How to Make It
Cut off corn kernels from ears; scrape corn from cobs to yield about 2 cups total. Set aside kernels and scraped corn; discard cobs.
Stir together peas and salt in a medium saucepan. Add water to cover by a depth of 1 inch. Bring to a boil over high, skimming foam that rises to the top. Reduce heat to medium, and partially cover. Simmer until tender, 15 to 25 minutes. Drain; set aside.
While peas simmer, cook ham in a small saucepan over medium, stirring often, until slightly browned, about 5 minutes. Add cream and tomato paste, stirring to loosen browned glaze from bottom of pan. Reduce heat to medium, and bring to a simmer; remove from heat. Set aside.
Melt butter in a large skillet over medium-high. Add onion; cook, stirring occasionally, until onion starts to soften, about 5 minutes.
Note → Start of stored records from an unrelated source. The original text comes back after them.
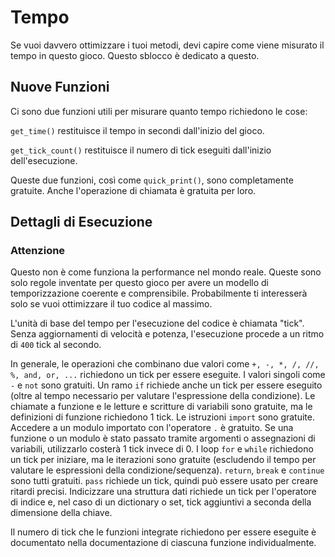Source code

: # Tempo
Se vuoi davvero ottimizzare i tuoi metodi, devi capire come viene misurato il tempo in questo gioco. Questo sblocco è dedicato a questo.

## Nuove Funzioni
Ci sono due funzioni utili per misurare quanto tempo richiedono le cose:

`get_time()` restituisce il tempo in secondi dall'inizio del gioco.

`get_tick_count()` restituisce il numero di tick eseguiti dall'inizio dell'esecuzione.

Queste due funzioni, così come `quick_print()`, sono completamente gratuite. Anche l'operazione di chiamata è gratuita per loro.

## Dettagli di Esecuzione

### Attenzione
Questo non è come funziona la performance nel mondo reale. Queste sono solo regole inventate per questo gioco per avere un modello di temporizzazione coerente e comprensibile.
Probabilmente ti interesserà solo se vuoi ottimizzare il tuo codice al massimo.

L'unità di base del tempo per l'esecuzione del codice è chiamata "tick". Senza aggiornamenti di velocità e potenza, l'esecuzione procede a un ritmo di `400` tick al secondo.

In generale, le operazioni che combinano due valori come `+, -, *, /, //, %, and, or, ...` richiedono un tick per essere eseguite.
I valori singoli come `-` e `not` sono gratuiti.
Un ramo `if` richiede anche un tick per essere eseguito (oltre al tempo necessario per valutare l'espressione della condizione).
Le chiamate a funzione e le letture e scritture di variabili sono gratuite, ma le definizioni di funzione richiedono 1 tick.
Le istruzioni `import` sono gratuite.
Accedere a un modulo importato con l'operatore `.` è gratuito.
Se una funzione o un modulo è stato passato tramite argomenti o assegnazioni di variabili, utilizzarlo costerà 1 tick invece di 0.
I loop `for` e `while` richiedono un tick per iniziare, ma le iterazioni sono gratuite (escludendo il tempo per valutare le espressioni della condizione/sequenza).
`return`, `break` e `continue` sono tutti gratuiti.
`pass` richiede un tick, quindi può essere usato per creare ritardi precisi.
Indicizzare una struttura dati richiede un tick per l'operatore di indice e, nel caso di un dictionary o set, tick aggiuntivi a seconda della dimensione della chiave.

Il numero di tick che le funzioni integrate richiedono per essere eseguite è documentato nella documentazione di ciascuna funzione individualmente.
Stir in corn, peas, and okra. Reduce heat to medium-low; cover and cook, undisturbed, 5 minutes. (Let okra cook a few minutes before stirring to reduce stringiness.)
Uncover skillet. Stir in reserved ham-cream mixture, and cook, stirring occasionally, until vegetables are tender and sauce thickens slightly, 10 minutes. Stir in hot sauce and pepper. Stir in basil; serve immediately.